ENTRIES PROVIDED Block Start

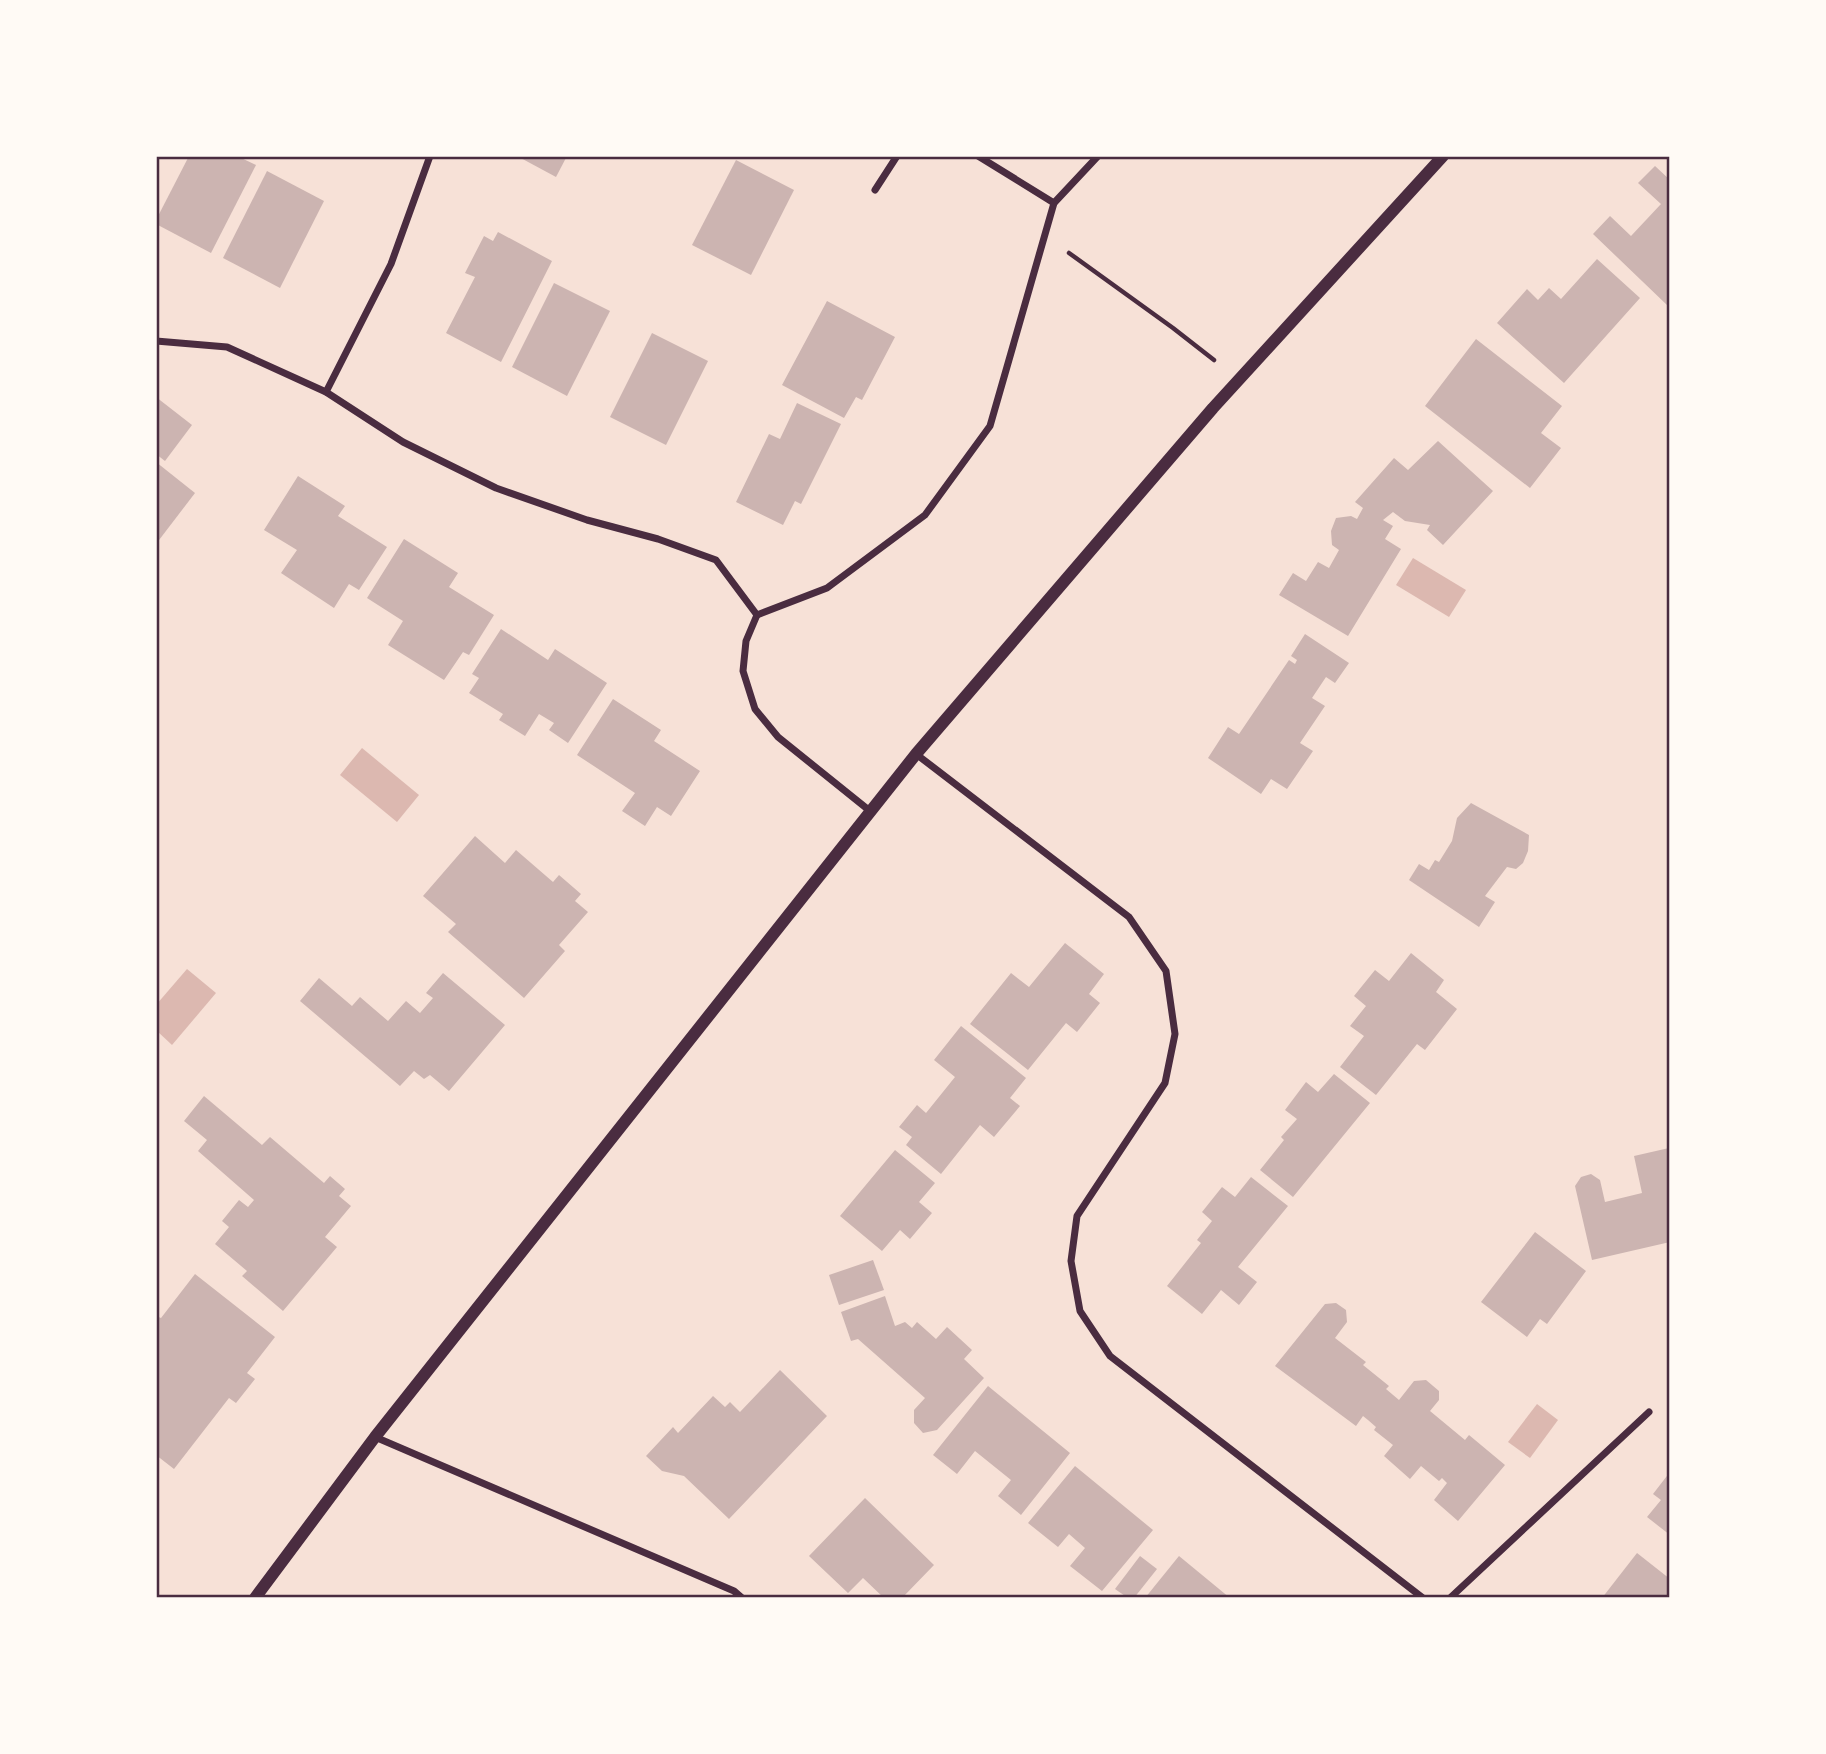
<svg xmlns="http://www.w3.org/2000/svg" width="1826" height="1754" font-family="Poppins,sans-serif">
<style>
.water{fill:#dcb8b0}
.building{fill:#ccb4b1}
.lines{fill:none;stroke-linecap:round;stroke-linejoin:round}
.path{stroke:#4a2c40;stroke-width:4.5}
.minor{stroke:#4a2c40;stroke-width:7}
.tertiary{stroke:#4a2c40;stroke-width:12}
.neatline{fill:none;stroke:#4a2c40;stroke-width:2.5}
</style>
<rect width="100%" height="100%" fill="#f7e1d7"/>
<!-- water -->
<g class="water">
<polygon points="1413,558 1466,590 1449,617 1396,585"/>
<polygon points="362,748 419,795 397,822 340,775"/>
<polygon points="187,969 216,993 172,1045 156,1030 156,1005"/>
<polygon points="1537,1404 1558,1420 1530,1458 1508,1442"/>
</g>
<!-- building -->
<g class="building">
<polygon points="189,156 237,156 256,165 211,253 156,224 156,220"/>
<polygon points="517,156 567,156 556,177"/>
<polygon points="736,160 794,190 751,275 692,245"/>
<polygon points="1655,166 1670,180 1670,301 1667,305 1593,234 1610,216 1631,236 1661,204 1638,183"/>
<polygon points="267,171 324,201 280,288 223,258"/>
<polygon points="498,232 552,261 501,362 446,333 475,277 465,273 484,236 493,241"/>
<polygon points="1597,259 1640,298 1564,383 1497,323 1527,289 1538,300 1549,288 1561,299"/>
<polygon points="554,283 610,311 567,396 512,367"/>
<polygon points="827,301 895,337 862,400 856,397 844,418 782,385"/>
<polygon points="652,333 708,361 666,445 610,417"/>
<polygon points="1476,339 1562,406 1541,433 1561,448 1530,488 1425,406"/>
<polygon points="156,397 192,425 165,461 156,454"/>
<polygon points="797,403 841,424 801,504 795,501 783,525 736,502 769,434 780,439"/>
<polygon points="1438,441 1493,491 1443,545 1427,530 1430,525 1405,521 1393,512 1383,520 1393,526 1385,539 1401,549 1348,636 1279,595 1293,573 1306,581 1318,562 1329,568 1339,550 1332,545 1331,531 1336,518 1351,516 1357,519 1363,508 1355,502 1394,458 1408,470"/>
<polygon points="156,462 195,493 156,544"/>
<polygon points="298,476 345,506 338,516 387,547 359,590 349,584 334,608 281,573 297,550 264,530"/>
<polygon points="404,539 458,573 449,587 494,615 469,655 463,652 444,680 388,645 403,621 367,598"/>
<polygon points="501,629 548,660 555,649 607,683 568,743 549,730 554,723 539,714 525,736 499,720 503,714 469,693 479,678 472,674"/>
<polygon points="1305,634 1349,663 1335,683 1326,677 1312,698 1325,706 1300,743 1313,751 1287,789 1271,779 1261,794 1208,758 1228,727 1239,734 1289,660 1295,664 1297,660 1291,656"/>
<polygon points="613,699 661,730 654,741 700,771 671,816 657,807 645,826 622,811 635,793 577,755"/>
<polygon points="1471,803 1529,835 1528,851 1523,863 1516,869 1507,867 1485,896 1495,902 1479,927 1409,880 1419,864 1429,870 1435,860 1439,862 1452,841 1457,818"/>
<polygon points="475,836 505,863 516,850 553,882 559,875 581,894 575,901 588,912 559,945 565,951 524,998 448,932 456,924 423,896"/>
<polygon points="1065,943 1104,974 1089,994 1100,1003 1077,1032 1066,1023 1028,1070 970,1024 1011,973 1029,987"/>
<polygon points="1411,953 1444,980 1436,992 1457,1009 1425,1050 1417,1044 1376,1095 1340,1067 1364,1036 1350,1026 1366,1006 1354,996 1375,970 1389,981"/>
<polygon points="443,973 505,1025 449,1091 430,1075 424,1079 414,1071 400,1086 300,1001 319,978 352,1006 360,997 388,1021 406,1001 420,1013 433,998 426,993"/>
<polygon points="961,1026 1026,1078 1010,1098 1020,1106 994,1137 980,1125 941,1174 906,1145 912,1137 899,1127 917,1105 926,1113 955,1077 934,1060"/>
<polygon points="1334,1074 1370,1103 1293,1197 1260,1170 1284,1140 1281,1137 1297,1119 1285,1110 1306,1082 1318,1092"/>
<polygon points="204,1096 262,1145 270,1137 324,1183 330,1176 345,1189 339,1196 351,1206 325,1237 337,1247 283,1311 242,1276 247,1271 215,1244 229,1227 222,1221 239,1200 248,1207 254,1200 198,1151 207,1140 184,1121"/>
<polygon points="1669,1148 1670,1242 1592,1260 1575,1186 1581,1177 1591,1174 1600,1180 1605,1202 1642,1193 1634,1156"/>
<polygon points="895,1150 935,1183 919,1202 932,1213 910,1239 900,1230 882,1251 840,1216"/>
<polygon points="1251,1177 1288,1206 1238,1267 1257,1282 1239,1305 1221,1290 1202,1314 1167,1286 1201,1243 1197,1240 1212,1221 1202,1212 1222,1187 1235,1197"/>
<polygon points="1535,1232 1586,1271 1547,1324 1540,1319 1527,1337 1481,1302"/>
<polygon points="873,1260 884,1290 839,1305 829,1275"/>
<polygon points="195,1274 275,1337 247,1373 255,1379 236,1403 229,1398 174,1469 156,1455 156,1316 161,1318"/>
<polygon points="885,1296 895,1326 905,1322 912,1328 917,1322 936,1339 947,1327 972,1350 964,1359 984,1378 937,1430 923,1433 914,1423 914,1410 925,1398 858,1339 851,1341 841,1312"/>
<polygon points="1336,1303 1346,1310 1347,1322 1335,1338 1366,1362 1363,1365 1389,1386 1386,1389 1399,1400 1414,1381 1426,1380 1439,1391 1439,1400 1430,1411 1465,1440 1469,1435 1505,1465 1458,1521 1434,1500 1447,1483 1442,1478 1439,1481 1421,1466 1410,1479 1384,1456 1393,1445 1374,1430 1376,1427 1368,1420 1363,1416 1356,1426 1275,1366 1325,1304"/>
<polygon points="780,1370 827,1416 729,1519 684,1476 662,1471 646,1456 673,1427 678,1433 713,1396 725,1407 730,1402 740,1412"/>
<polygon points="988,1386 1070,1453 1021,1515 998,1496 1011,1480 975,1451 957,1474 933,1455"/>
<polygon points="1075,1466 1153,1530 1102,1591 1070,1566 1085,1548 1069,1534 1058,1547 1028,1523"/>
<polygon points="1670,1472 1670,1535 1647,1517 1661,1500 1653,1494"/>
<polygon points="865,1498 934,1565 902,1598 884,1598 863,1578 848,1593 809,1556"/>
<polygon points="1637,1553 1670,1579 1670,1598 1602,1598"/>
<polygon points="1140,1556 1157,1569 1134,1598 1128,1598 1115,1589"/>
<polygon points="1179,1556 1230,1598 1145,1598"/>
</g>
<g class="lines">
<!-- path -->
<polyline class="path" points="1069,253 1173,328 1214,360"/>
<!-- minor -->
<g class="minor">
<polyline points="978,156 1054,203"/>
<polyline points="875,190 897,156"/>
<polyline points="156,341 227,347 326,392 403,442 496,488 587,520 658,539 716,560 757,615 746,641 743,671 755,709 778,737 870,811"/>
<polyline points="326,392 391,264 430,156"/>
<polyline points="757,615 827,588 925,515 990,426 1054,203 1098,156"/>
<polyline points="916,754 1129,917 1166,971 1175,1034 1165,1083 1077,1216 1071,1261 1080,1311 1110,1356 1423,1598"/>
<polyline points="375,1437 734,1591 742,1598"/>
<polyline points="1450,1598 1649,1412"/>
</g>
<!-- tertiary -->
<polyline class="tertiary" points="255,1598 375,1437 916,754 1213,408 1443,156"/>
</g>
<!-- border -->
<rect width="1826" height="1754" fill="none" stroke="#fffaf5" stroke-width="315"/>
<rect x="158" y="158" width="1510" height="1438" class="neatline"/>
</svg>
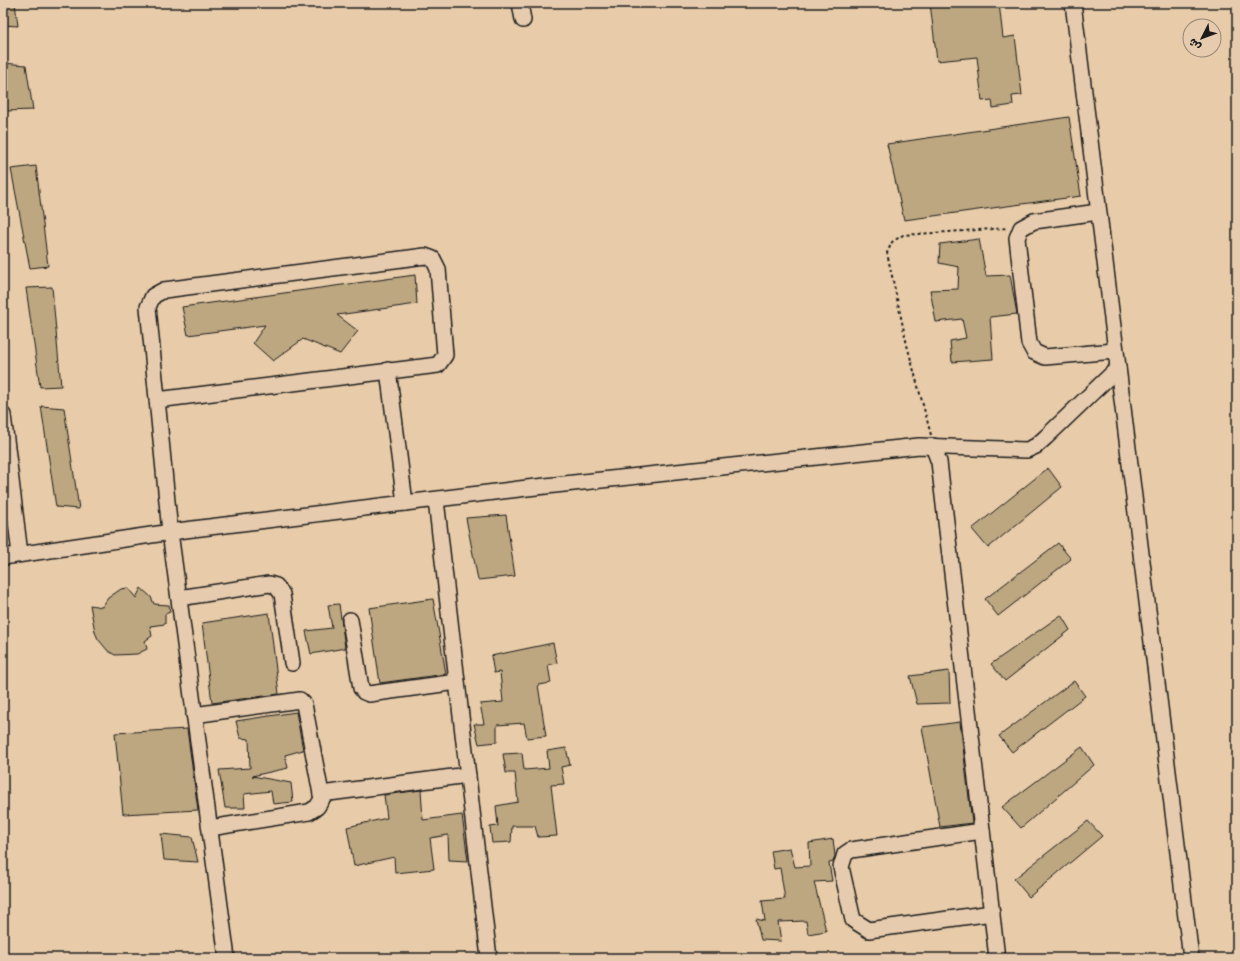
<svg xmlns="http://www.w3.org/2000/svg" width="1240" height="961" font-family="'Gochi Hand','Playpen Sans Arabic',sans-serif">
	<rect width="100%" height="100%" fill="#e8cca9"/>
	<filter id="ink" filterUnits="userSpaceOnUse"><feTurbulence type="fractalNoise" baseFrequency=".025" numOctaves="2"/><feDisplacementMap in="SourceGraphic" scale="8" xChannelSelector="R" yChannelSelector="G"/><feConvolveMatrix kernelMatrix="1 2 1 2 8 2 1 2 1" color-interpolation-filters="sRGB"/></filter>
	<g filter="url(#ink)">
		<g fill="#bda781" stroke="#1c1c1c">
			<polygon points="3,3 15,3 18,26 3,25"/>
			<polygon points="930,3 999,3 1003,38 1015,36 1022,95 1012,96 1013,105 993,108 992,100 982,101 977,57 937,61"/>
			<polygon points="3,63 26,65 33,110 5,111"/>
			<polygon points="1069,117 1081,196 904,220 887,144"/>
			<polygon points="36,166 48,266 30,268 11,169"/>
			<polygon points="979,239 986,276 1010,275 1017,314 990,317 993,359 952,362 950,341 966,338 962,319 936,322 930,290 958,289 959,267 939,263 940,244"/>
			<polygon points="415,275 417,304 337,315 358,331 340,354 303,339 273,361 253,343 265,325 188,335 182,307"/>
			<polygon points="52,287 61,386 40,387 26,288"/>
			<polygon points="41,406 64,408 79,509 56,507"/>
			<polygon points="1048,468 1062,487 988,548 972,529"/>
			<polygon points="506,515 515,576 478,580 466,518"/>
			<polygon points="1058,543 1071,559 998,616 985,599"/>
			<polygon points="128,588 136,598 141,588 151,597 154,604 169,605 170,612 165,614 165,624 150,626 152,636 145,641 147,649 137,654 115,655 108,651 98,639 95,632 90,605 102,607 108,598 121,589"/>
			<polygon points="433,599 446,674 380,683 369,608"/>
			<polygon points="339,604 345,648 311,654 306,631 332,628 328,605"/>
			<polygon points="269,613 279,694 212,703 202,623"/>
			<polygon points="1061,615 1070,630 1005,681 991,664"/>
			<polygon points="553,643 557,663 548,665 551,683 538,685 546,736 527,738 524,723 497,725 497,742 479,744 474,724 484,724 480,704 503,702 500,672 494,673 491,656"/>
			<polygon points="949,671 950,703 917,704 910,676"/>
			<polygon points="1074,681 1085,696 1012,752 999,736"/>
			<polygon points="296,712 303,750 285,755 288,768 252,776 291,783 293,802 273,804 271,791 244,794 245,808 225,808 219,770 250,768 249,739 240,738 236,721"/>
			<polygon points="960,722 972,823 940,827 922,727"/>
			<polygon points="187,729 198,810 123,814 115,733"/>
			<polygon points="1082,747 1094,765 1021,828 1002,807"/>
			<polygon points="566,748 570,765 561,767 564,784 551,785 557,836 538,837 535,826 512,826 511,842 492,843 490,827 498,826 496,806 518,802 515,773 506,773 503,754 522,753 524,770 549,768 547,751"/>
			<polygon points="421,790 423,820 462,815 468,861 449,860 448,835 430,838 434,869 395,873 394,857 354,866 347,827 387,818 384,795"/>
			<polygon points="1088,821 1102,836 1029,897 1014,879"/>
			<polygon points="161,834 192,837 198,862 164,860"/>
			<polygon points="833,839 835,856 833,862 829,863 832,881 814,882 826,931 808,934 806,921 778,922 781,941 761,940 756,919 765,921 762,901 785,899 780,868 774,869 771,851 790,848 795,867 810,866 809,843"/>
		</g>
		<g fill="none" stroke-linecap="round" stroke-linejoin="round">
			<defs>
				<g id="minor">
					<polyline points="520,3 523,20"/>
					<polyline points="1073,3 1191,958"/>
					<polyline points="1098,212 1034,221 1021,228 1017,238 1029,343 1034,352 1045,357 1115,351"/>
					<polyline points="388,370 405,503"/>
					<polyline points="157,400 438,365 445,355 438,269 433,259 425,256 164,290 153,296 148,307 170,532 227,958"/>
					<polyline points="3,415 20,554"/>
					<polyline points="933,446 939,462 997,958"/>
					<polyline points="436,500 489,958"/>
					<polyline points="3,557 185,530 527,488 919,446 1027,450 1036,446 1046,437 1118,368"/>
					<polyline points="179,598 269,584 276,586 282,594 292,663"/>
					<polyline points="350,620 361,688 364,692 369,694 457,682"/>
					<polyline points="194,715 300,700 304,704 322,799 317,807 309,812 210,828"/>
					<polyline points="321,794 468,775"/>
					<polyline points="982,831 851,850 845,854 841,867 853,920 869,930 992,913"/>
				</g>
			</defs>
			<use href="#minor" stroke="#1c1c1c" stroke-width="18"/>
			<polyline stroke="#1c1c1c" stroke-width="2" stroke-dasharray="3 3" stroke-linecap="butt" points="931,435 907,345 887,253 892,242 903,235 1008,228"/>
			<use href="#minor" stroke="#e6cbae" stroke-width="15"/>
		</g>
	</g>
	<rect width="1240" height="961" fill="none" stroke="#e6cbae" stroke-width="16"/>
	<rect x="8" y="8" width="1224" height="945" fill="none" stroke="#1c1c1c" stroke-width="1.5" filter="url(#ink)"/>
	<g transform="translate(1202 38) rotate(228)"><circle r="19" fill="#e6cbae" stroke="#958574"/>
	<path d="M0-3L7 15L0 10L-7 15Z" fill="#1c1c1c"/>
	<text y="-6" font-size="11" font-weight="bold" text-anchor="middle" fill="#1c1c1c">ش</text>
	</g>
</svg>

ENTRIES PROVIDED Block End

:: WHAT IS NEEDED ::
Search the entries for "linejoin" and copy out each line that has it.

:: SOLUTION TO THE EXERCISE ::
.lines{fill:none;stroke-linecap:round;stroke-linejoin:round}
		<g fill="none" stroke-linecap="round" stroke-linejoin="round">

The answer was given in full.